TAHLEQUAH, Okla. — The history between largely rural states and Native American communities is filled with broken promises and surrendered land.
In a small town in Oklahoma, a state university and the Cherokee Nation have launched the nation’s first tribally affiliated medical school by seeing what rural and tribal America have in common.
An unlikely story? Just ask Alex Cosby, a current student at the school.
“If you had told me 10 years ago there’d be a medical school with state-of-the-art equipment and a state-of-the-art outpatient center," Cosby said, "I’d say, ‘Tahlequah? That’s gonna be in Tahlequah?’”
Tahlequah is the capital of the Cherokee Nation, which covers 9,000 square miles in northeast Oklahoma. Cosby is a student at Oklahoma State University’s College of Osteopathic Medicine, a collaboration between OSU and the Cherokee Nation. That statement makes history. But the history behind it is what makes it such a statement.
“If you went back a century, you wouldn’t predict it," said Chuck Hoskin, Jr., principal chief of the Cherokee Nation.
“You would say, ‘Look, this is a relationship that can never be healed and perhaps the Indian nations will vanish,' which was the intent of some of those policies. We didn’t vanish. We’re still here: the best friends the state of Oklahoma’s ever had.”
The story of the Cherokee Nation is far too familiar for Native tribes: a story of broken treaties and forced surrender of land to the U.S. government. But in recent years, the Cherokee Nation has poured resources into health care, for reasons its non-tribal neighbors know well.
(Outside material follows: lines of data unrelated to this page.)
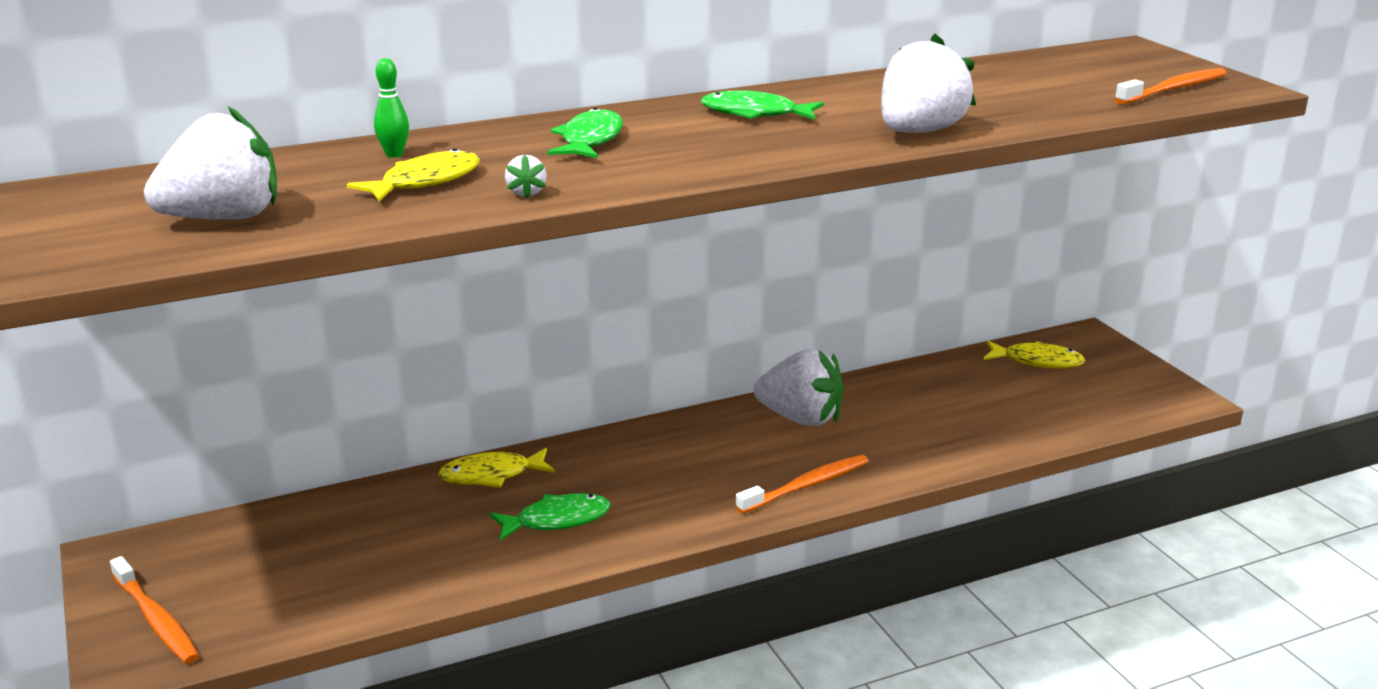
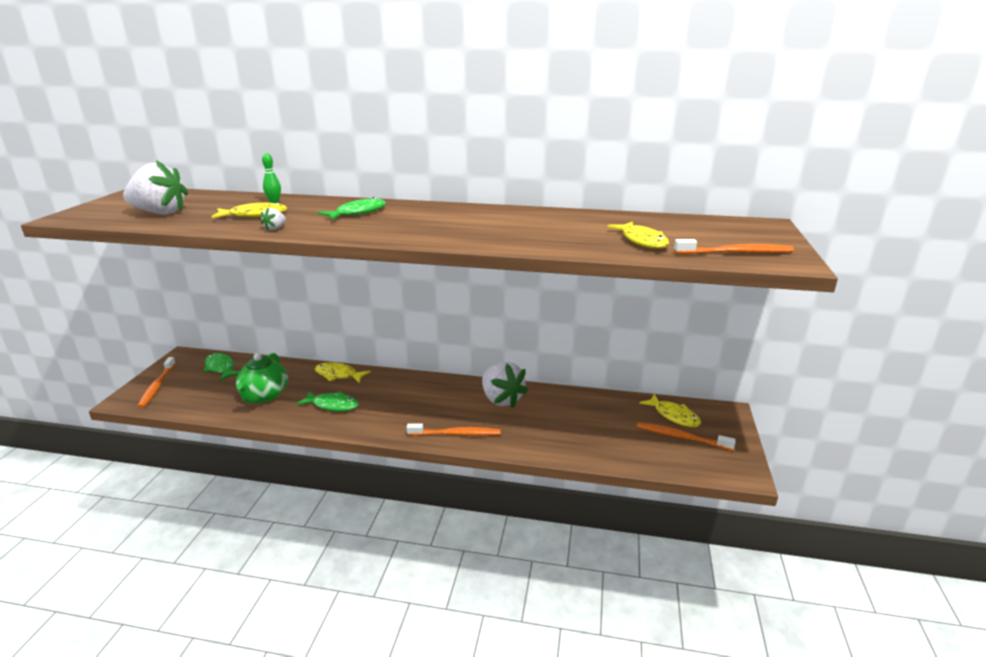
camera: 35 degrees right, 0 degrees up
(409, 552) = (264, 395): none -> green teapot
(755, 114) = (458, 216): green fish -> green fish (221, 368)
(919, 132) = (515, 242): white strawberry -> none
(1053, 97) = (642, 241): none -> yellow fish
(1077, 383) = (681, 437): none -> orange toothbrush

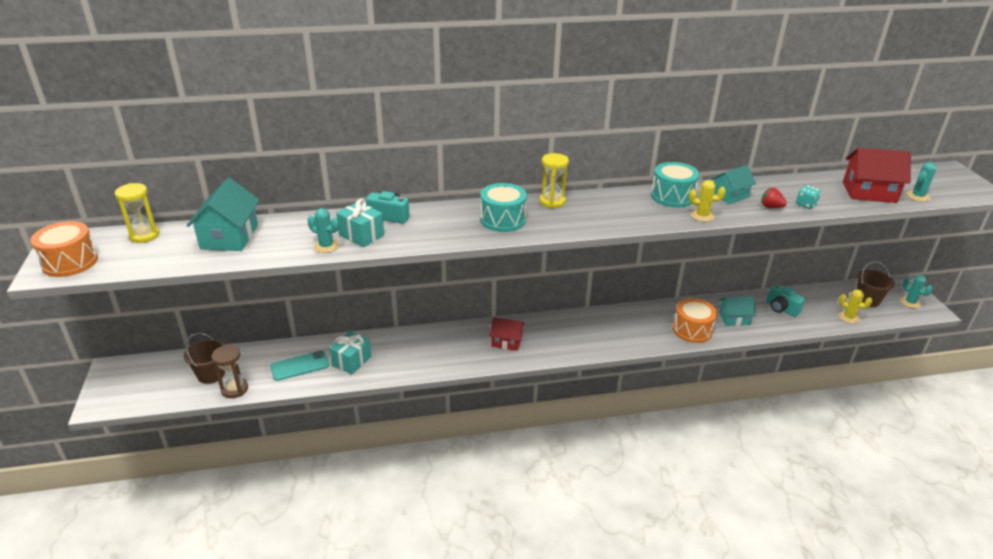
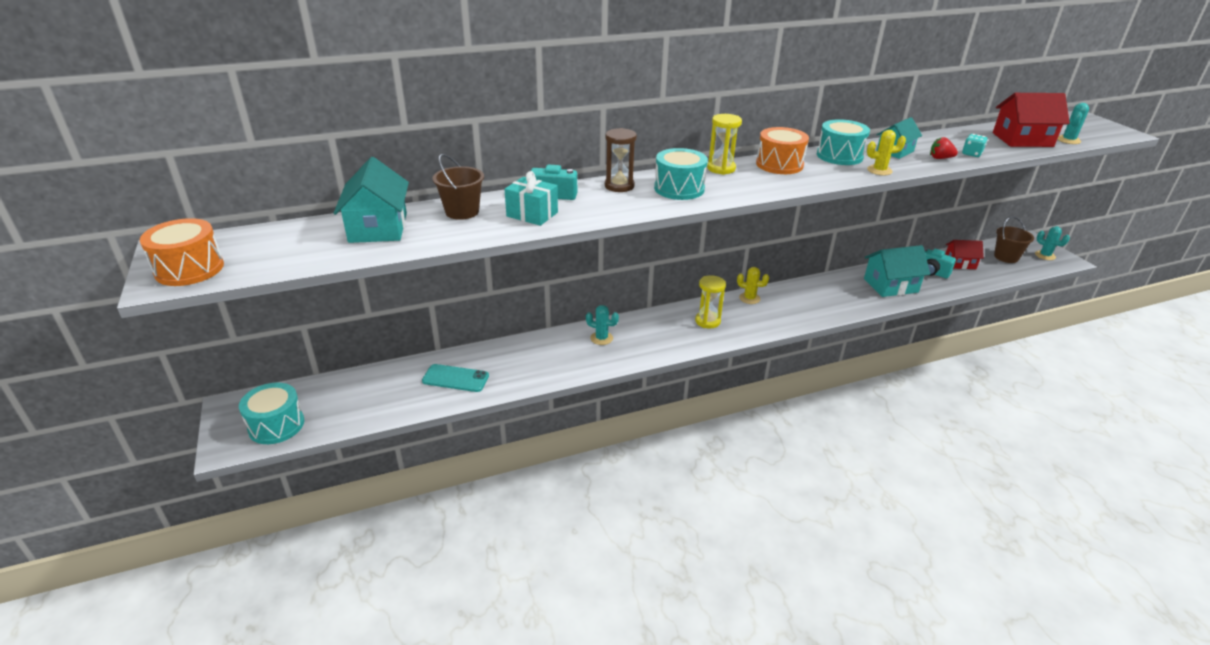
camera: 10 degrees left, 0 degrees up
(142, 390) = (276, 425): none -> turquoise drum
(144, 235) = (272, 234): yellow hourglass -> yellow hourglass (707, 321)
(211, 374) = (354, 399): brown bucket -> brown bucket (462, 212)
(234, 389) = (388, 411): brown hourglass -> brown hourglass (619, 186)
(299, 366) = (455, 378): turquoise phone -> turquoise phone turned 45 degrees clockwise
(326, 246) = (497, 228): turquoise cactus -> turquoise cactus (601, 338)
(351, 361) = (513, 367): turquoise gift -> none
(506, 341) = (673, 330): red house -> red house (960, 263)
(692, 330) = (855, 300): orange drum -> orange drum (779, 164)
(734, 318) = (890, 285): turquoise house -> turquoise house, size x1.57
(848, 317) = (996, 274): yellow cactus -> yellow cactus (749, 298)

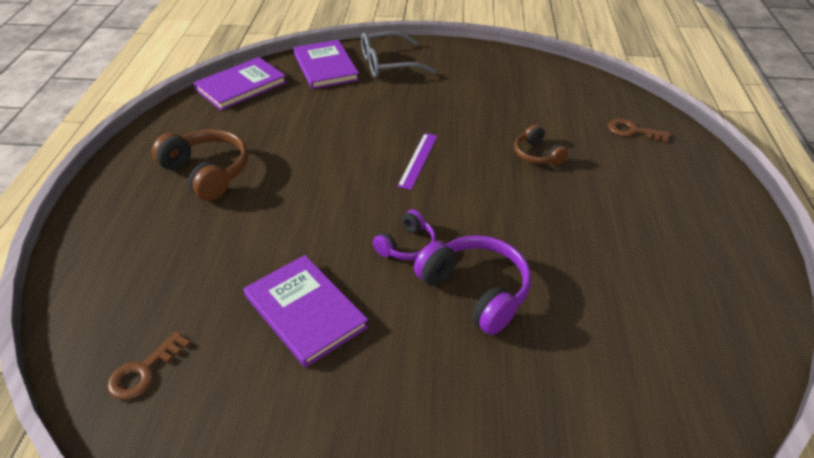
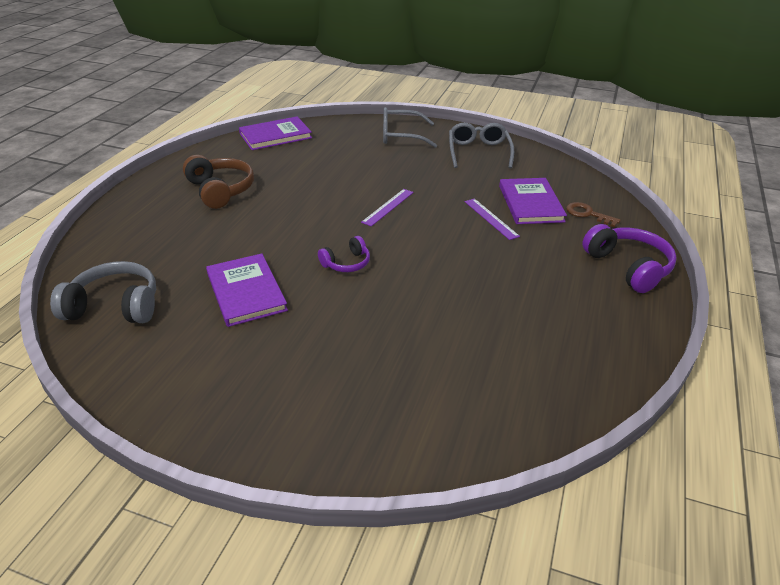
camera: 15 degrees right, 5 degrees down
(144, 371) = (115, 306): brown key -> grey headphones
(325, 67) = (348, 131): purple book -> purple book (530, 203)
(476, 291) = (384, 303): purple headphones -> purple headphones (628, 267)
(483, 72) = (478, 152): none -> grey glasses
(537, 155) = (491, 218): brown headphones -> purple ruler

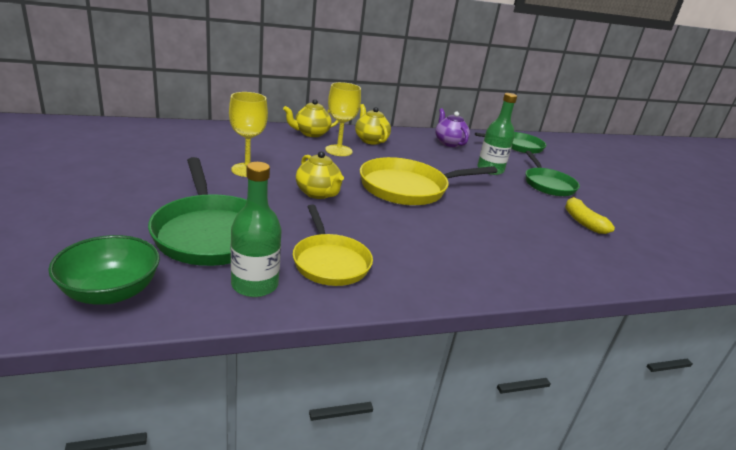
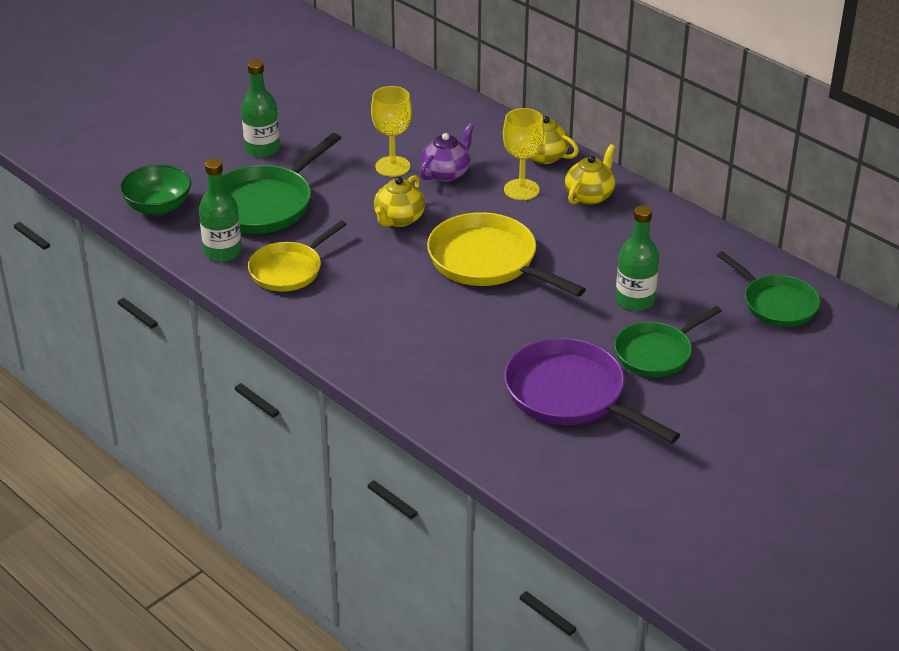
camera: 65 degrees right, 10 degrees up
(125, 201) = (262, 149): none -> green bottle
(449, 143) = (682, 248): purple teapot -> purple teapot (446, 173)
(582, 222) = (571, 395): yellow banana -> purple pan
“If you’re in a rural part of the country," Hoskin said, "what you’re going to find is you’re going to find health care facilities that in some cases withering on the vine in terms of their ability to stay in business. It affects us because that’s where we’re recruiting.”
The Cherokee Nation has built the largest tribal health care system in the country. They use federal funds and their own funds to provide free health care for their citizens. They've spent hundreds of millions of dollars on new facilities.
But a medical school offers not just care but a chance for careers.
“In some counties in Oklahoma, they may have one primary care physician or no primary care physicians," said Dr. Kayse Shrum, president of Oklahoma State University. “For us, it was serving and educating rural and underserved Oklahoma. And for the tribes, it was about improving access and quality of care.”
Dr. Shrum was dean of the College of Osteopathic Medicine before she took over as university president. She helped engineer the collaboration with leaders at the Cherokee Nation.
“I didn’t know any physicians as family friends or on a personal level really, outside of appointments," Cosby said.
But he signed up for biology in college and got an A. He kept going and kept thriving. Now, he’s in position to be that physician the next generation knows.
“I hope people can see that no matter what your background is, no matter what conditions you’re dealing with, you can succeed in life," he said.
“A doctor, statistically, is going to practice within about 100 miles of where she gets her medical education," Hoskin said. "And that worked against us for the longest time. If you flip the script, and you train people in a world-class medical school in Tahlequah, you start to change what those statistics mean.”
Today in Tahlequah, a big orange O-S-U enmeshes with Cherokee text. Rural America meets tribal America because, for the most part, tribal America is rural America. Painful history has healed enough for an important union.